Андрей наконец решил разворачиваться при помощи элеронов. Он знал, насколько это опасно: лишнее движение, машина зароется, заскользит и тогда все. Холодок пробежал по спине. Андрей зябко передернул плечами и украдкой взглянул на второго пилота: не заметил ли? Второй пилот смотрел на землю, крепко стиснув зубы. Может быть, в эту минуту он видел страшную картину катастрофы: свист ветра в ушах, черная земля, удар, огонь…
Андрей спросил:
Саша, ты, кажется, получил сегодня письмецо?
Несколько секунд Саша молчал. Видимо, до него не сразу дошел смысл слов Андрея. Потом он ответил, словно встряхнувшись:
Да, она пишет, что Витька разбил нос своему приятелю. Паршивый мальчишка, ему бы только подраться…
Андрей по голосу Саши чувствовал, что он тепло улыбается, вспоминая жену и сына.
Будешь отвечать, напиши Витьке: дядя Андрей говорит, что драться нельзя. Не совсем нельзя, а без дела. А если по делу…
Машину качнуло, она резко накренилась на левое крыло, стала разворачиваться. Андрей сперва медленно, потом рывком повернул штурвал вправо. Ему казалось, что в это движение он вкладывает не только всю силу своих мышц, но и всю силу своей воли. Он как бы приказывал, требовал: "Нельзя! Ну, выпрямляйся. Быстро! Через минуту будет уже поздно…"

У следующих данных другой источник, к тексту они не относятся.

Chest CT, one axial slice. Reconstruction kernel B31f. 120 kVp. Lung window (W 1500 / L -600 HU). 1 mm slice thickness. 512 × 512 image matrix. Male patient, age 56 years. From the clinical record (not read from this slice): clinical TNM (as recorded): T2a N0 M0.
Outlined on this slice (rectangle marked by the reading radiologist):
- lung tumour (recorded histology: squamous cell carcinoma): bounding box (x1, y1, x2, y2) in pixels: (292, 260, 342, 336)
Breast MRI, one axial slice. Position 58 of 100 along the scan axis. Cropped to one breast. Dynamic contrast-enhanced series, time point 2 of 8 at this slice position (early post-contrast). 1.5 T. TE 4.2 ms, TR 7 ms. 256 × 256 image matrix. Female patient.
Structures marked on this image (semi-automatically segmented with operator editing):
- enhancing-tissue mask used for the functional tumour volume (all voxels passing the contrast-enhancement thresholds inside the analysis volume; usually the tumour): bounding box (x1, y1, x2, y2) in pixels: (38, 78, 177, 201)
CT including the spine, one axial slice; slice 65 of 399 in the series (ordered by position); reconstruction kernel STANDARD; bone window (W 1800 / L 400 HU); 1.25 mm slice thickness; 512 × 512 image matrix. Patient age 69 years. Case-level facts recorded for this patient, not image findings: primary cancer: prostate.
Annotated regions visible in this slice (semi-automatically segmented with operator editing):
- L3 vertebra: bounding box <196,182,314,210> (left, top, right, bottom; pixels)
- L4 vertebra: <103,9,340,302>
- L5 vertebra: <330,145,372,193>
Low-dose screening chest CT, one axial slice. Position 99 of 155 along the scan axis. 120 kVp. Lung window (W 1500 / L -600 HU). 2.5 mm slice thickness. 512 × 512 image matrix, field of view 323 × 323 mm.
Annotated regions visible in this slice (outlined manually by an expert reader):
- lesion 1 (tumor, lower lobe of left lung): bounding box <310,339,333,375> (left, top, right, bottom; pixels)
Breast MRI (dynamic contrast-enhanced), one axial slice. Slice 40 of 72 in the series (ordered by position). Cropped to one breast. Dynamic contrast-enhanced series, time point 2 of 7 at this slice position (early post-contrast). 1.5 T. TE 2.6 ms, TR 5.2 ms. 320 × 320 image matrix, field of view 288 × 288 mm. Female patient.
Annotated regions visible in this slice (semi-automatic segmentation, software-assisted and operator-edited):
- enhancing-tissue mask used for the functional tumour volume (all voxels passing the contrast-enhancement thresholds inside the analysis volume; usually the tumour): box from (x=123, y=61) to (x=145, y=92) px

Машина продолжала зарываться. Далекий, усыпанный мелкими бледными звездами горизонт поплыл вверх, правое крыло чертило дугу по Млечному Пути. Второй пилот подался к Андрею, обдал его горячим дыханием. Андрей не отрывал взгляда от горизонта, но почему-то видел там не темную линию, а бледное Сашино лицо с глазами, полными тоски. "Она пишет, что Витька разбил нос своему приятелю. Паршивый мальчишка…" Дуга на Млечном Пути, прочерчиваемая крылом, становилась круче. Мелькнул ковш Большой Медведицы. Полярная звезда прыгнула вниз. Андрей чувствовал, как второй пилот судорожно вцепился рукой в его плечо и. сказал не своим голосом:
- Все..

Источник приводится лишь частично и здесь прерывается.